> _Text block_
A recent open-access study published in Cell Stem Cell has shown that excluding Oct4 from the OSKM cocktail reduces epigenetic aberrations and off-target gene activation.
Induced pluripotency and Yamanaka factors
Pluripotent stem cells are cells that can become other cell types in the body; during natural development, they create differentiated stem cells and ultimately somatic cells, which are the mature cells that actually carry out bodily functions. In 2006, Drs. Takahashi and Yamanaka discovered that it was possible to induce pluripotency in somatic cells with four factors: Oct4, Sox2, Klf4, and c-Myc, which are collectively known as OSKM. Obviously, inducing full, embryo-like pluripotency in existing tissues is harmful, as the cells forget what they are and what they are supposed to be doing, but inducing pluripotency is a method of creating viable stem cell populations for research and therapeutic use.
This is not the first research into alternatives to the four OSKM factors. Turn.bio has experimented with the additional factors LIN28 and Nanog to create the OSKMLN cocktail. A previous study had shown that precise Oct4 expression is required for proper reprogramming.
This study, however, shows that introducing Oct4 as part of the OSKM cocktail is not only unnecessary, it causes the overexpression of Oct4, leading directly to epigenetic aberrations and off-target gene activation – not things that researchers want stem cells to be doing! The researchers hypothesize that Oct4 was originally considered an indispensable part of the cocktail due to the silencing of the retroviral factor used to induce pluripotency: an artifact of the process rather than a true biological necessity.

> _Aim of the task_
Please reproduce the stretch of the passage on Oct4 and the OSKM cocktail from "A recent open-access" through "off-target gene activation.".

Dataset entries:
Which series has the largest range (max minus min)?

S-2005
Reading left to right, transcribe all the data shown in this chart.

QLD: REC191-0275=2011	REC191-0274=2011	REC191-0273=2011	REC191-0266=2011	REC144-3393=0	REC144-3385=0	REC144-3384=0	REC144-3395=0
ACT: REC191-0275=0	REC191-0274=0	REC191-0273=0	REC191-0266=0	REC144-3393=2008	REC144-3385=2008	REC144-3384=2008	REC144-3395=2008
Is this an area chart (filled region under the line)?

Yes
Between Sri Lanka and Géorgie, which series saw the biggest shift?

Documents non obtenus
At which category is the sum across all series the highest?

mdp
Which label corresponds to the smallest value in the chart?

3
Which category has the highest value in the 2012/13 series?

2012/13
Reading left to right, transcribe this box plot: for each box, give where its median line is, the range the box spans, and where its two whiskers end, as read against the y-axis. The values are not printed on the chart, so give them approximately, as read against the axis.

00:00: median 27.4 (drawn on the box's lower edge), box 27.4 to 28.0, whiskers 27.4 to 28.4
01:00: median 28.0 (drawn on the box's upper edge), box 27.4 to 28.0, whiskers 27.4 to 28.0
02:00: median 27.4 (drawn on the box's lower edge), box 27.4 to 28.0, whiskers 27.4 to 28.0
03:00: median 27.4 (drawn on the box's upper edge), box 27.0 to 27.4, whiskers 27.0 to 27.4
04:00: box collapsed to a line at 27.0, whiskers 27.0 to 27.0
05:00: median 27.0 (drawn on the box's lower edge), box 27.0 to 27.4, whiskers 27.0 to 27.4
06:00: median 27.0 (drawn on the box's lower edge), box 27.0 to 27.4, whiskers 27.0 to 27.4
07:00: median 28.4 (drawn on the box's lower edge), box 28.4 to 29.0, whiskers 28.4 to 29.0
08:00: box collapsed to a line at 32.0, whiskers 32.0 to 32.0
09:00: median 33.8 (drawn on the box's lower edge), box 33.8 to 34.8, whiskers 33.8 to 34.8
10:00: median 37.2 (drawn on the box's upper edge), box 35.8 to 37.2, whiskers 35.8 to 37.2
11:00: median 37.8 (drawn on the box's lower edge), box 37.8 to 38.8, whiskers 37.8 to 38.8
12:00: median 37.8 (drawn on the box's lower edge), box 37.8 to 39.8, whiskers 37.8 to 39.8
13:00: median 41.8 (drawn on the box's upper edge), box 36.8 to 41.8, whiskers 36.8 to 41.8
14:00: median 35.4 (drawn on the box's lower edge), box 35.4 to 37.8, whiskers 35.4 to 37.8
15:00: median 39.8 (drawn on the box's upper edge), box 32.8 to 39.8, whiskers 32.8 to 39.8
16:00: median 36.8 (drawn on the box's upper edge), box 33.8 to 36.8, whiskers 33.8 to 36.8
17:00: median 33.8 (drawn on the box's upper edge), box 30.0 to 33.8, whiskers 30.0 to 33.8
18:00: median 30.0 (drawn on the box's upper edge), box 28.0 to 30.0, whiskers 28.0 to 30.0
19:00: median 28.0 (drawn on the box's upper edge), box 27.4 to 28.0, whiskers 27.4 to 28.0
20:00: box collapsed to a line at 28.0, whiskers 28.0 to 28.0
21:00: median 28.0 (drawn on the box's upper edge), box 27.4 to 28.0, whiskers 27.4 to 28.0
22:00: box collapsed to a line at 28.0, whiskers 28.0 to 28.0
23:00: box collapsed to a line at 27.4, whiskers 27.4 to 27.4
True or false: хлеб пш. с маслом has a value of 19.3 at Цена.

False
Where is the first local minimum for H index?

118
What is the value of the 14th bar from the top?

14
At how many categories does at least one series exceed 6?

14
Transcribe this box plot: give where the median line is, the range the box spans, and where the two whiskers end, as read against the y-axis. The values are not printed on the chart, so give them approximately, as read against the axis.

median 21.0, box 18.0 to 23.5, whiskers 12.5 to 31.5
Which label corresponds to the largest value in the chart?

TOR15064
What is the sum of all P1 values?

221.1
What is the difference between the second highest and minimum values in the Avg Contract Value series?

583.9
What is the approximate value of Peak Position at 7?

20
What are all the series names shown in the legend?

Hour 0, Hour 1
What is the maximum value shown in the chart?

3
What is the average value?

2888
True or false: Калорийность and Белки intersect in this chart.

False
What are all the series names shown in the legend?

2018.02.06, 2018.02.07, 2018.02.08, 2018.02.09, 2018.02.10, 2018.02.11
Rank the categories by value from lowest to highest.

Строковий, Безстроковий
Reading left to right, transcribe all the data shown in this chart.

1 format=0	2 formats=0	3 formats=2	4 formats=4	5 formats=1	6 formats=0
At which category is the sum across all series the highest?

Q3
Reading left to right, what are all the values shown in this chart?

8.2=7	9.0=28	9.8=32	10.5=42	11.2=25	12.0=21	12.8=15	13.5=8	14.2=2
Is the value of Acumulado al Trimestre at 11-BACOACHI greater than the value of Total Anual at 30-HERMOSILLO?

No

> _The answer_
A recent open-access study published in Cell Stem Cell has shown that excluding Oct4 from the OSKM cocktail reduces epigenetic aberrations and off-target gene activation.